GLM-4.5: Reasoning, Coding, and Agentic Abililties

Model origin and positioning

  • Commenters identify GLM-4.5 as coming out of the Tsinghua ecosystem and backed heavily by Chinese state-linked funding, seeing it as evidence of deep Chinese AI talent.
  • Some argue China is now roughly tied with US LLMs and may lead in robotics, citing strong coordination between government, education, and industry.
  • Others push back on threads that feel like coordinated “pro-China” talking points.

Censorship and political constraints

  • Many users probe the model with questions on Tiananmen Square, Xi Jinping, Tibet, CCP representation in the NPC, “is China a democracy?”, etc.
  • Typical outcomes: refusal with “content security” errors, evasive historical answers, or overtly pro-government framing. Sometimes chain-of-thought reveals awareness before the final answer is blocked.
  • Some are frustrated by “low-effort” Tiananmen tests; others argue this is a valid and important evaluation dimension, and note Western models also have political constraints, though of different kinds.
  • One thread stresses that both US and Chinese state-aligned models merit criticism, not whataboutism.

Claude identity and training data

  • Several users report the model introducing itself as Claude or exposing a system prompt that begins “You are Claude, an AI assistant created by Anthropic.”
  • Explanations debated:
    • Hidden routing/fallback to Claude vs.
    • Training data polluted with Claude outputs or system prompts vs.
    • “Subliminal” behavior transfer from distillation on other models’ outputs.
  • Others note that LLMs often misidentify themselves and that post-training on other models’ text is common, without implying live routing.
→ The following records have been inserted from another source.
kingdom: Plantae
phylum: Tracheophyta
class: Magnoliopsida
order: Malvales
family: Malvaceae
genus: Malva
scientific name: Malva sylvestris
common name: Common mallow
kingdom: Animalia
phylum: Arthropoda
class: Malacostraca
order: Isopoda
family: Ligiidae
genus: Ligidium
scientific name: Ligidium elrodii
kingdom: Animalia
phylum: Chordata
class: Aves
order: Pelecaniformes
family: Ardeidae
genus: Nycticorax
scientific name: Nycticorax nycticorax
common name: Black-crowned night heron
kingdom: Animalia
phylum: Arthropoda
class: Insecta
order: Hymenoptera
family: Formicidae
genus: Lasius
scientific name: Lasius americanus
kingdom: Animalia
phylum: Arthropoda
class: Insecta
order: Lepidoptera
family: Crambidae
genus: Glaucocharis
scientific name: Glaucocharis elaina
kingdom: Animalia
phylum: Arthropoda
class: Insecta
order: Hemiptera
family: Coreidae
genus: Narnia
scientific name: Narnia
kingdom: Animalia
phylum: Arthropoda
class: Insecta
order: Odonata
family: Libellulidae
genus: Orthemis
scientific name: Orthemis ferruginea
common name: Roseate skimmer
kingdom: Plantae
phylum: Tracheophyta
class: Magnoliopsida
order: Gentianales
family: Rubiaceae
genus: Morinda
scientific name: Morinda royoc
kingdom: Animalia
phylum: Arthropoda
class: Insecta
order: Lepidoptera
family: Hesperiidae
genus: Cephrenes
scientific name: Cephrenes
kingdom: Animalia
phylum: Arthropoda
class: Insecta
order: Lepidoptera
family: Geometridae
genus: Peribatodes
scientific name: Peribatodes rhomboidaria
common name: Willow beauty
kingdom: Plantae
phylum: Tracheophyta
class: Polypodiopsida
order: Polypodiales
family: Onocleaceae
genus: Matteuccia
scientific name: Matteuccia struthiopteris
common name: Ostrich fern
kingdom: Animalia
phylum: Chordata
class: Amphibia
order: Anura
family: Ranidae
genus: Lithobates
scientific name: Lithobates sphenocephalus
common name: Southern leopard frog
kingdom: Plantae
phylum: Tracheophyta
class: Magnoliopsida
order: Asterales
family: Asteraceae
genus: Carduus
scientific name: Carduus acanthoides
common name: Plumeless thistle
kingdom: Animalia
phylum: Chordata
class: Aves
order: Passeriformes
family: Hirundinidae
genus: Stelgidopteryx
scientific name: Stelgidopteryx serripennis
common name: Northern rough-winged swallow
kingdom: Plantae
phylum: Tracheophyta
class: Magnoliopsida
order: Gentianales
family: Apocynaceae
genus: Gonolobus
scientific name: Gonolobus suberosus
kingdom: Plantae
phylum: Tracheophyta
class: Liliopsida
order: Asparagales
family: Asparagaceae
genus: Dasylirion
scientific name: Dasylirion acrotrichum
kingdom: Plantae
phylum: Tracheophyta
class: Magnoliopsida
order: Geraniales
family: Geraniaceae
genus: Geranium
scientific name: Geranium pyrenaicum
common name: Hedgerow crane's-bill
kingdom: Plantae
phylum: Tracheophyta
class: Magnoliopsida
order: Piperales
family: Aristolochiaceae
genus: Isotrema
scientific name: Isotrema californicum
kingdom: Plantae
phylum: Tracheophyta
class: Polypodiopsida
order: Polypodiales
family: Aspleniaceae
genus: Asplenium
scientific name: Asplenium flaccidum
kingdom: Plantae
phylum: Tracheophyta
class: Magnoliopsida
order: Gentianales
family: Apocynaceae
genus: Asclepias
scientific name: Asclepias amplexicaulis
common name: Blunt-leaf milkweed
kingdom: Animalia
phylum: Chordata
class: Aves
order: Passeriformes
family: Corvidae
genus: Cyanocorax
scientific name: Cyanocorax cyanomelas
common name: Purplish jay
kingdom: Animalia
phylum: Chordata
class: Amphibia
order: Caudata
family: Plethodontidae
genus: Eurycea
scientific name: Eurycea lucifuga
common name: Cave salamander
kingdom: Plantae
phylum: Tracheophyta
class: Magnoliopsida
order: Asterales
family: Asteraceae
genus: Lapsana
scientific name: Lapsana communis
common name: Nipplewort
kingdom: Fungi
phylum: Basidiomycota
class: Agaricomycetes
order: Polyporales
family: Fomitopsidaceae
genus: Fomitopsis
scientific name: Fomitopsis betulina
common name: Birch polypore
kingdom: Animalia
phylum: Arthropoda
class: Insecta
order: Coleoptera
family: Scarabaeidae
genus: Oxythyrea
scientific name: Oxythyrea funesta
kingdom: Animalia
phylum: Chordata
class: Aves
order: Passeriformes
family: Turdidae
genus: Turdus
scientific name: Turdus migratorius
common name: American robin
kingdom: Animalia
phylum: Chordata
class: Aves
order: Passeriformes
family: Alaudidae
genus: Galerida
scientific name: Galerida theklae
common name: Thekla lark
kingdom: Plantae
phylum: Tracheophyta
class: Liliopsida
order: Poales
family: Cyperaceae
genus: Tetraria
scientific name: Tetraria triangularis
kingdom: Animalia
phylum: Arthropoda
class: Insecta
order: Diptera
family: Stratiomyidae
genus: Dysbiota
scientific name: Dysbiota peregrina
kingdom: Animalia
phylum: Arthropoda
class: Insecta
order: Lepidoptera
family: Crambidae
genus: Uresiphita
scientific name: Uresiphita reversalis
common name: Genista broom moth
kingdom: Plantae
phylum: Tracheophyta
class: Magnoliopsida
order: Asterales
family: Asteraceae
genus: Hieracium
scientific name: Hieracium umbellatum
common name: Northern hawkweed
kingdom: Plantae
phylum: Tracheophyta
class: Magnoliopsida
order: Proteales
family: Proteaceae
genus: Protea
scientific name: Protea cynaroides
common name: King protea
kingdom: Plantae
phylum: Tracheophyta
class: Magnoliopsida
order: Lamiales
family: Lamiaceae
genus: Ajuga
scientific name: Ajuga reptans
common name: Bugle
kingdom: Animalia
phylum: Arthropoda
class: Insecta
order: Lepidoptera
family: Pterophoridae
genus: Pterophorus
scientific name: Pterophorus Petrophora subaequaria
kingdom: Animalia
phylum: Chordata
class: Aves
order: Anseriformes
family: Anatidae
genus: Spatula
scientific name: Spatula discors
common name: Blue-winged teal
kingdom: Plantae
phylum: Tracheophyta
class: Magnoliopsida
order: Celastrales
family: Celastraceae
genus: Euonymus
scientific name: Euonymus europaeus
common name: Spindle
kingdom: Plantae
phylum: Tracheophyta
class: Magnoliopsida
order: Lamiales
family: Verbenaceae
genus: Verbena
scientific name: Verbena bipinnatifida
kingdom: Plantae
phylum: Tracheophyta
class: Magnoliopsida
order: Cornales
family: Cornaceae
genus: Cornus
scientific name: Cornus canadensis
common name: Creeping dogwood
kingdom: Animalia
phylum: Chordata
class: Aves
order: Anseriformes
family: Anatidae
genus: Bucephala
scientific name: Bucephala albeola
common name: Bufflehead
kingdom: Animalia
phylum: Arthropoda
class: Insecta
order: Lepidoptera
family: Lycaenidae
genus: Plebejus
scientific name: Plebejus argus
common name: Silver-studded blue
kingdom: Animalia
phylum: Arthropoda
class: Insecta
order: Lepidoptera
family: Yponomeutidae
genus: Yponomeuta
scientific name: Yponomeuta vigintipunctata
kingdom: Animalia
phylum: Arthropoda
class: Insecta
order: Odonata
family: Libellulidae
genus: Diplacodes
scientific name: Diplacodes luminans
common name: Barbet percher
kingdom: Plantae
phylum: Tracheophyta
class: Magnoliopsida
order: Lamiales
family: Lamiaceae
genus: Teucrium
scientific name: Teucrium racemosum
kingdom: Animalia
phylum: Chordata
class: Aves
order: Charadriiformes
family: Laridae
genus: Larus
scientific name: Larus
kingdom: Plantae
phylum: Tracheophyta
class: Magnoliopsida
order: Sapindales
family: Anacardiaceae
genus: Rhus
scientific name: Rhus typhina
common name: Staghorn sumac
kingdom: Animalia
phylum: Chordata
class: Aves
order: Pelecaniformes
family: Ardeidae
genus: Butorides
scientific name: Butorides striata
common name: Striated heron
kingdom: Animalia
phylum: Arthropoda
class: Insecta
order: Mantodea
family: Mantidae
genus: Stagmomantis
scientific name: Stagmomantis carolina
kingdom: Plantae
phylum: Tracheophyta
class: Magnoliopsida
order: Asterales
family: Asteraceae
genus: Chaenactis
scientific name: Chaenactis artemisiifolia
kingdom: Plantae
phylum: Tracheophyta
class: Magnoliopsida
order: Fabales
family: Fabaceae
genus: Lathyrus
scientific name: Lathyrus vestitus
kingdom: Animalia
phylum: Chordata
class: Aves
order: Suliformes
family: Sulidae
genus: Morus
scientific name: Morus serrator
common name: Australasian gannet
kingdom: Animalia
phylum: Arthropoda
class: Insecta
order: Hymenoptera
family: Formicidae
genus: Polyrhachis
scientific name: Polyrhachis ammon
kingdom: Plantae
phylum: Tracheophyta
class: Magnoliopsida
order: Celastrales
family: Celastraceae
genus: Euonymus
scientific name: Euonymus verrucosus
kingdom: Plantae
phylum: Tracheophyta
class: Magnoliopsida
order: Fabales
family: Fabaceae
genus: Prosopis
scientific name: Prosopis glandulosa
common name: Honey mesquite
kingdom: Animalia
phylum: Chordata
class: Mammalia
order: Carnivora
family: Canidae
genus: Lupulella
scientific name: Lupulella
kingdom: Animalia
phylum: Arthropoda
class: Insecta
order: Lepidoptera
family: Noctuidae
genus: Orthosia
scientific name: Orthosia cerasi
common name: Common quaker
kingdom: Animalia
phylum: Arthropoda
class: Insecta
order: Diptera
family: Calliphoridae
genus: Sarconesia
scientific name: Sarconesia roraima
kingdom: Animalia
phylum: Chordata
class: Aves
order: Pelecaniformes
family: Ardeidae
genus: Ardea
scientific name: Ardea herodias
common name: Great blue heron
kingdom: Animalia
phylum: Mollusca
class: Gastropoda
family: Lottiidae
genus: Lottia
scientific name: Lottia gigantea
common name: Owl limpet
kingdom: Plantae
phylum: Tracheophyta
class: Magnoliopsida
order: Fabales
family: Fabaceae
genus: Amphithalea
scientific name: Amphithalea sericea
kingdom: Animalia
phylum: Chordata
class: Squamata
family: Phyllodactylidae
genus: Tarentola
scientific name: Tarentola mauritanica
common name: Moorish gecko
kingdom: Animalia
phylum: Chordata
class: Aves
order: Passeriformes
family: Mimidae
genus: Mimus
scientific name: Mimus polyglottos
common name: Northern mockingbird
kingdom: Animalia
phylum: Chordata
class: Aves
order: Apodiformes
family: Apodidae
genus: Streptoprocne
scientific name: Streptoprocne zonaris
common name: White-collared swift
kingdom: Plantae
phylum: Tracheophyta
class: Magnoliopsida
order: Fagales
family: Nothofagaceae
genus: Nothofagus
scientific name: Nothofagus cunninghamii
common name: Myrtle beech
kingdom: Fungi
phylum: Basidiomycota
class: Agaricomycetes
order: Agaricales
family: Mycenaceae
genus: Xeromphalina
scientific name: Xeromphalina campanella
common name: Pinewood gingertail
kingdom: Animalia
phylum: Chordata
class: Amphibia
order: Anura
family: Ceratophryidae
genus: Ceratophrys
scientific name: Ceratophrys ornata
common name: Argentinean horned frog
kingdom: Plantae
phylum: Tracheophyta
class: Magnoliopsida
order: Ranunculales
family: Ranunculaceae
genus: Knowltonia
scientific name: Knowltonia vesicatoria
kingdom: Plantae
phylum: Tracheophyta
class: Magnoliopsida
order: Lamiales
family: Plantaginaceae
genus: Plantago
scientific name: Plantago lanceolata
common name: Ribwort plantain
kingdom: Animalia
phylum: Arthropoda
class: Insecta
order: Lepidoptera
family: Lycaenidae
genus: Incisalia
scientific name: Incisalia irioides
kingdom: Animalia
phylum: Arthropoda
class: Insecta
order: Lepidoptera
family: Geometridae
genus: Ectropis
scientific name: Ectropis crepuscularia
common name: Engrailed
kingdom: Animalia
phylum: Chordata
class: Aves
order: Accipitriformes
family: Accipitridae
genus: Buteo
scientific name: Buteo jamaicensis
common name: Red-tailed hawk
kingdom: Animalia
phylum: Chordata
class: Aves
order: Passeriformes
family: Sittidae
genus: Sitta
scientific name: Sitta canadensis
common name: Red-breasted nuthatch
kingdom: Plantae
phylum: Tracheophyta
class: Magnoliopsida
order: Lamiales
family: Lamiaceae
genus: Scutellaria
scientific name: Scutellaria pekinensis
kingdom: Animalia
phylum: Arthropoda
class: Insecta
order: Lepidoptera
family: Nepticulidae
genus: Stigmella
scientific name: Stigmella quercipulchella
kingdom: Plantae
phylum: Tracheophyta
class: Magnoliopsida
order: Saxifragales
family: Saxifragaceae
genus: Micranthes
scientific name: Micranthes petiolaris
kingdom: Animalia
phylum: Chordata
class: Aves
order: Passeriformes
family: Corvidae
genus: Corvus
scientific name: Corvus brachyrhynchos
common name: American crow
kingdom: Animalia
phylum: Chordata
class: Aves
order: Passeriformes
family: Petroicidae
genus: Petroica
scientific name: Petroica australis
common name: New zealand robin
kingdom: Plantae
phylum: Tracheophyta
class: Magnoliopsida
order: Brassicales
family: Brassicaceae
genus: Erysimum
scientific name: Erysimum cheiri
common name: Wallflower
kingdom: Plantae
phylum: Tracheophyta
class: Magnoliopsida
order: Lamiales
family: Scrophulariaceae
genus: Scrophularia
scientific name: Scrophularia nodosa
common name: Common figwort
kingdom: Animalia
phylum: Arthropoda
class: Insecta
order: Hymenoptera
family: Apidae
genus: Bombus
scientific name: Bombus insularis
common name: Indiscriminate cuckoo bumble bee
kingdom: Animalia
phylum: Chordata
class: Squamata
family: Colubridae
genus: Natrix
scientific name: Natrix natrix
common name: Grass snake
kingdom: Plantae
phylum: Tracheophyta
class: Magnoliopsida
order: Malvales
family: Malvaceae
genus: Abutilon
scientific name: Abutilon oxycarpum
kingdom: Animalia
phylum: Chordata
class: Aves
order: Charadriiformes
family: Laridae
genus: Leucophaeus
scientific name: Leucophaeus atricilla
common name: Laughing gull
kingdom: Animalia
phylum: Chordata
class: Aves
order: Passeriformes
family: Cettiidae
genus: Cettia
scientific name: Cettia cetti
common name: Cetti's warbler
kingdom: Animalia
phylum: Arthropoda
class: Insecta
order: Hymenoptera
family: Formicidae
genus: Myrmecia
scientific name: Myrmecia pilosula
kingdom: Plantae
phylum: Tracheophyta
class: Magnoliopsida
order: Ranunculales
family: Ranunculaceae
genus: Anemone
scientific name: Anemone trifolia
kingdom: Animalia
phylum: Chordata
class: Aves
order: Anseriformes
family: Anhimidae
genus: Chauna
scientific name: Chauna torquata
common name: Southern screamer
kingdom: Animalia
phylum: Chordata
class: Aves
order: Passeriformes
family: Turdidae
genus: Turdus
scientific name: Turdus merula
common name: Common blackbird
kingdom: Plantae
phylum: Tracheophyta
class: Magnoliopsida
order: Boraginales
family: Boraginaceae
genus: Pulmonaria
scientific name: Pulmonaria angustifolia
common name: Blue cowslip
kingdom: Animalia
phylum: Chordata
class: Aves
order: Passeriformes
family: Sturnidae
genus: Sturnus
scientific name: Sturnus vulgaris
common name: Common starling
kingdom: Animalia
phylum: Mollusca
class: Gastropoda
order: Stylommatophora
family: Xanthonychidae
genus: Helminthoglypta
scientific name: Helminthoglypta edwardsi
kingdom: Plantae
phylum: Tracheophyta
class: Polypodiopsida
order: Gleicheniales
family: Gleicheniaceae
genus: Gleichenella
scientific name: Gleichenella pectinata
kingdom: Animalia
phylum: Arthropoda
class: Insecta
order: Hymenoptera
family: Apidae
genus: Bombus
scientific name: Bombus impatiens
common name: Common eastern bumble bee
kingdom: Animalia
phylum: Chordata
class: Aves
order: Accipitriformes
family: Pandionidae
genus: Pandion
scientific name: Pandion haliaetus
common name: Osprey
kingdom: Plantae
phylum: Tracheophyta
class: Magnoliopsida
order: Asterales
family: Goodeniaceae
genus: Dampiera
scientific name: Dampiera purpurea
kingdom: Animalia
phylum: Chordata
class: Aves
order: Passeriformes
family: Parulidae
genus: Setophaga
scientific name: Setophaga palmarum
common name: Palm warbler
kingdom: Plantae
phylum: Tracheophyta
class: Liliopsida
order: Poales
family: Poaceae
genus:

Coding and reasoning performance

  • Multiple users test it for programming:
    • Some say it rivals or beats Claude Sonnet 3.5 and is stronger than DeepSeek R1 or Qwen for tool use, multi-step reasoning, and following instructions.
    • Particularly praised for backend/server code and frontend logic; weaker for visual/design and creative tasks (art critiques, lyrics).
    • One user claims it solved a complex networking issue that O3 Pro failed on, and much faster, prompting them to cancel a paid subscription.
  • Claims in the blog about beating O3/Grok/Gemini on coding benchmarks are noted; some plan systematic comparison.

Local use, tooling, and context

  • Quantized “Air” variants (3–4 bit) are reported running on high-RAM Macs (48–60GB) with good coding performance and even simple games built from scratch.
  • Some integration issues reported via OpenRouter (getting stuck on earlier messages).
  • 128k context length is viewed as underwhelming by some; a user asks for benchmarks on actual effective context versus advertised limits.

Branding and miscellany

  • Some confusion/annoyance over the name “GLM” overlapping with “generalized linear model.”
  • Light discussion of the z.ai domain and single-letter .ai domains.
  • Mixed reactions to the model’s “vibes”: technically competent but sometimes “weird” or uninspired compared to US models in creative domains.